The Global FlyFisher - A Good Place to go for Online Fly Fishing and Fly Tying
GFF staff page
First published February 1st 2002 - More than 11 years ago
On bite tippets for pike flies
Stiff piano wire has definite advantages over other sorts of pike shock and bite tippets.
It will mean less frustration from accidentally lost pike, and also less pike swimming around with a broken off fly or lure lodged somewhere in their mouth (or worse...). And while a single hook left in a pike's mouth or digestive tract (usually from cutting the hook or line when a pike has swallowed too deep -- not uncommon when fishing with live or dead bait) usually presents no real problem for the fish, a complete fly or lure will.
What then are the options for bite tippets? There are several. Some people swear by heavy, hard mono, such as 30 lbs or heavier Mason or Amnesia. Personally I do not really trust heavy mono enough for pike fishing, unless with 'tiny' flies for small pike.

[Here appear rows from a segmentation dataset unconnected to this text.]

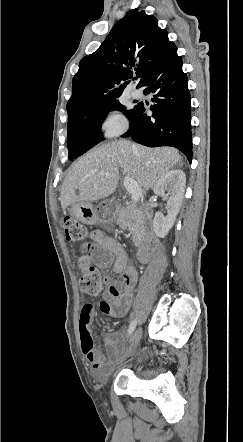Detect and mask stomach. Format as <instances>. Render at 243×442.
Returning a JSON list of instances; mask_svg holds the SVG:
<instances>
[{
	"label": "stomach",
	"mask_w": 243,
	"mask_h": 442,
	"mask_svg": "<svg viewBox=\"0 0 243 442\" xmlns=\"http://www.w3.org/2000/svg\"><path fill=\"white\" fill-rule=\"evenodd\" d=\"M70 214L85 224H105L115 217L108 212L106 206L94 207L91 202H77L70 206Z\"/></svg>",
	"instance_id": "obj_1"
}]
</instances>
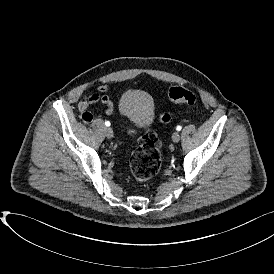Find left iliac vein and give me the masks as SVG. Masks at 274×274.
<instances>
[{"label":"left iliac vein","instance_id":"4c4485c4","mask_svg":"<svg viewBox=\"0 0 274 274\" xmlns=\"http://www.w3.org/2000/svg\"><path fill=\"white\" fill-rule=\"evenodd\" d=\"M172 140H173V142H175V143L179 142V140H180V134H179V132H174V133L172 134Z\"/></svg>","mask_w":274,"mask_h":274}]
</instances>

Besides, I do not find it stiff enough to act as a bite tippet.
A popular alternative are the different incarnations of soft, multistrand steel wire. Some types have a plastic coating, some are made of a Kevlar/steel combination, and some are just multistrand steel.
Again, I am not a big fan of them.
Many Dutch pike fliers use spinning wires, bite tippets that are made of single strand stainless steel piano wire, usually 0.5 or 0.7 mm in diameter, and about 8-12 inches (20-30 cm) in length.
Single strand wire is excellent for the purpose of preventing pike demolishing your line or leader. It is stiff enough for general fishing and is easily remodeled after mishaps that leave the bite tippet less than straight (such as hangups or fights of really huge pike). Besides, even after much bending and straightening, they will loose practically nothing of their strength, they don't kink and crinkle, and they are easily attached at the water's edge.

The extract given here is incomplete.